我做了一個複數命令

tag-icon tag-icon macros fractions xstring
我做了一個複數命令

因此,我編寫了一個命令作為家庭作業,以正確呈現複數。就像,當我寫的時候\complfull{5}{-2}輸出是 5-2i

\documentclass{scrartcl}

\usepackage{amsmath}
\usepackage{xstring}    %this package is needed for the if else commands like \IfStrEq

\newcommand{\complfull}[2]{     %This bracket covers the case for when the real part is zero
    \IfStrEq{#1}{0}{\IfStrEqCase{#2}{
        {0}         {0}                 %"If b is also zero, output zero"
        {1}         {i}     %"If b is just one, output 'i'(instead of '1i')"
        {-1}        {-i}}
    [#2\textit{i}]}{\IfStrEqCase{#2}{   %This bracket is the first command's "else" statement, so it covers the case when the real part is not zero
        {0}         {#1}                %"If the imaginary part is zero, output the real part"
        {1}         {#1+i}
        {-1}        {#1-i}}
    [\IfBeginWith{#2}{-}                %This covers the case when the imaginary part is negative and the real part is not zero.

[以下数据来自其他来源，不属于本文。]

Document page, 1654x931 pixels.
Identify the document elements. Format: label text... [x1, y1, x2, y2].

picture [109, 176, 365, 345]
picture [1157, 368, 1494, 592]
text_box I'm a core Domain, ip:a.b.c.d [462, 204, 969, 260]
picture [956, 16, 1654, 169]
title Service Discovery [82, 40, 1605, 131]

It is necessary because we can't have a number be displayed as "1+-4i", and doing it with brackets would necessitate every imaginary part to be written with brackets.
        {#1#2i}
        {#1+#2i}]}
}

\begin{document}
    
    \complfull{2}{-2}
    \complfull{0}{1}

\end{document}

此程式碼為我提供了一條輸入錯誤訊息,例如$\complfull{\dfrac{-1}{12}}{-3}$ 這些是錯誤訊息:

Undefined control sequence. $\complfull{\dfrac{-1}{12}}{-3}

TeX capacity exceeded, sorry [input stack size=10000]. $\complfull{\dfrac{-1}{12}}{-3}

然而,當我做類似的事情時,$\displaystyle\complfull{\frac{1}{2}}{-1}$效果就很好。

是什麼導致了這個問題?

答案1

切換到不同的測試方法並清理程式碼(我認為沒有理由\textit{i}在這裡使用,因為i在數學模式下已經是斜體了。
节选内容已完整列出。